Two years after the Children and Family Relationships Act was passed, a register of donors to enable donor-conceived children identify their genetic parents has still not been set up. A request by the Irish Times to the Department of Health for a briefing elicited a one-line response saying that parts 2 and 3 of the Act will be commenced later this year. Meanwhile, Dr John Waterstone, medical director of the Waterstone Clinic in Cork and president of the Irish Fertility Society, described the Act’s proposal for a register as overly coercive and unconstitutional, and vowed to challenge it legally if it is introduced.

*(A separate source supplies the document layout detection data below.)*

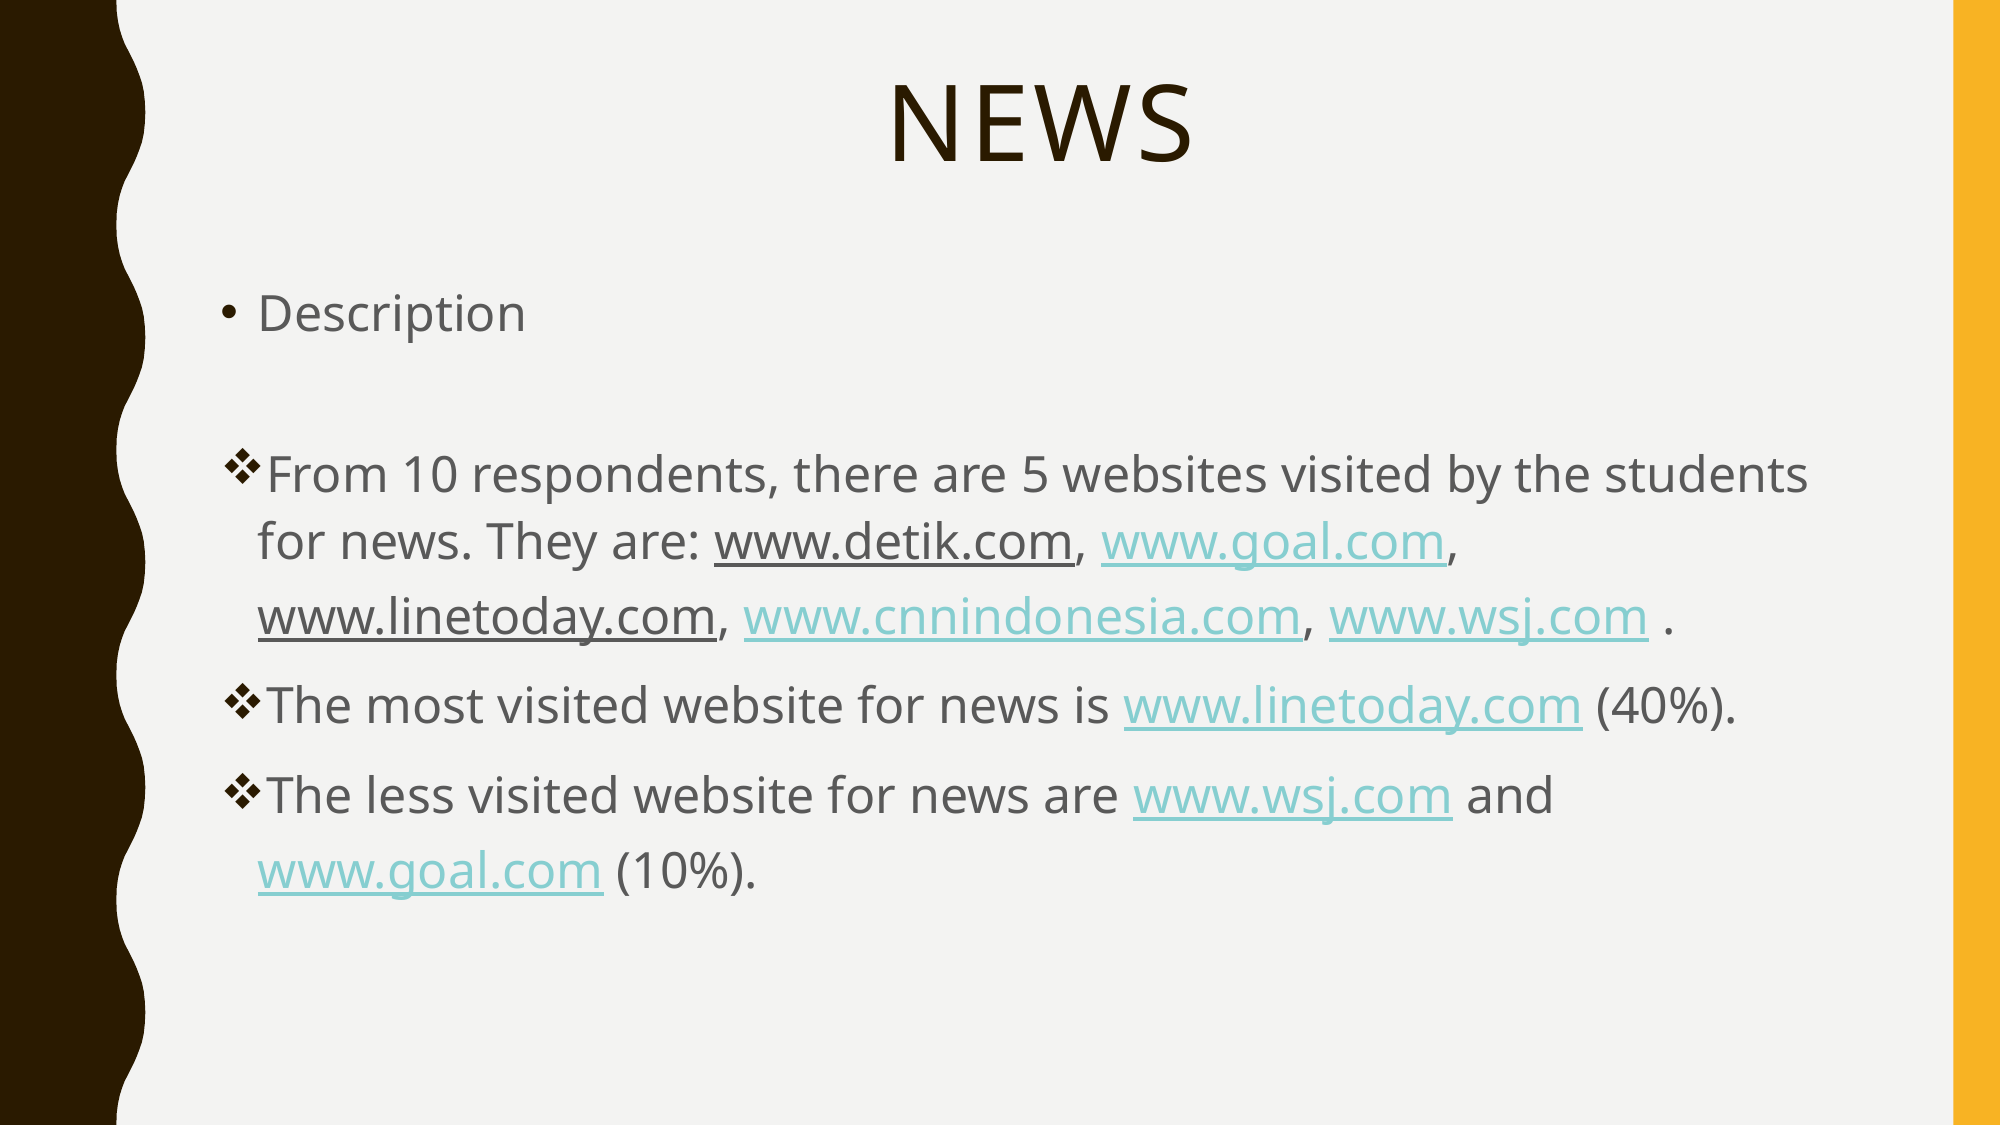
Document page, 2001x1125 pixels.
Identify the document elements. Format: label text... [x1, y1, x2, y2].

title News [205, 62, 1875, 208]
list Description From 10 respondents, there are 5 websites visited by the students for news. They are: www.detik.com, www.goal.com, www.linetoday.com, www.cnnindonesia.com, www.wsj.com . The most visited website for news is www.linetoday.com (40%). The less visited website for news are www.wsj.com and www.goal.com (10%). [205, 267, 1875, 858]
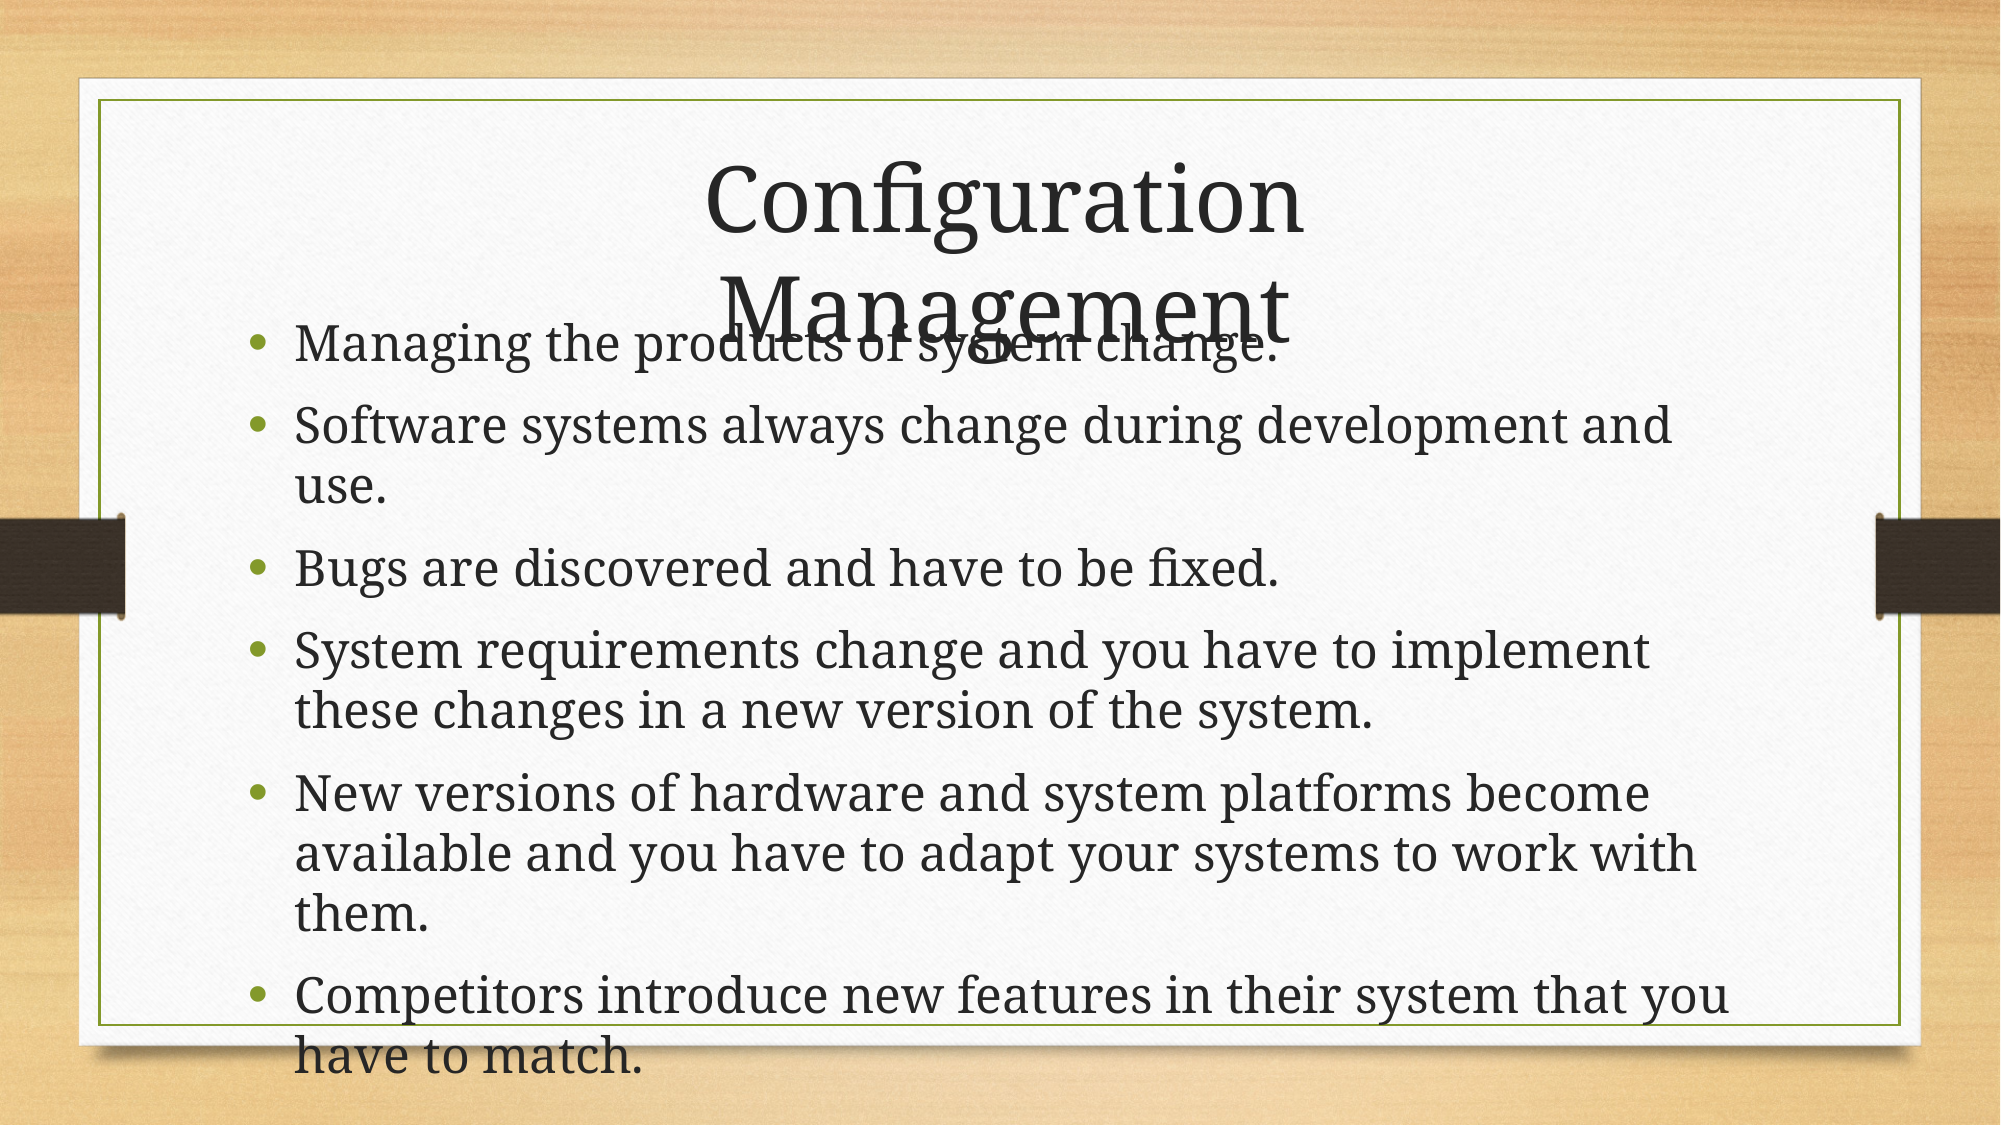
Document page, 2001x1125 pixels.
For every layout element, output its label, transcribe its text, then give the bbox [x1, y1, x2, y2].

text_box Configuration Management [406, 133, 1604, 303]
text_box Managing the products of system change. Software systems always change during development and use. Bugs are discovered and have to be fixed. System requirements change and you have to implement these changes in a new version of the system. New versions of hardware and system platforms become available and you have to adapt your systems to work with them. Competitors introduce new features in their system that you have to match. [233, 303, 1777, 1047]
picture [0, 0, 2001, 1125]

In comments to the Irish Times, he said the proposal to create a register is a fad. He would allow donor-conceived children being provided with medical and other information through their parents, so long as it is nonidentifying. “I’d hate to find that, if I had donated sperm, a 21-year-old son would come knocking on the door, saying, ‘Hello, Dad’. That’s when it can get messy.” He asks whether it is fair on a couple who, unable to have a baby, embark on the donor-conceived option, and “then spend all those years changing nappies and waiting outside the teen discos”, to have a third person, the donor, “intrude” in their lives.
In Dr Waterstone’s view a child is not “hard done by” by not knowing the full detail of his or her genetic heritage. The idea that donor-conceived children are entitled to know their identity is, he said, “utterly meaningless”. This is despite the fact that thousands of donor-conceived children seek out their biological parenrs in later life.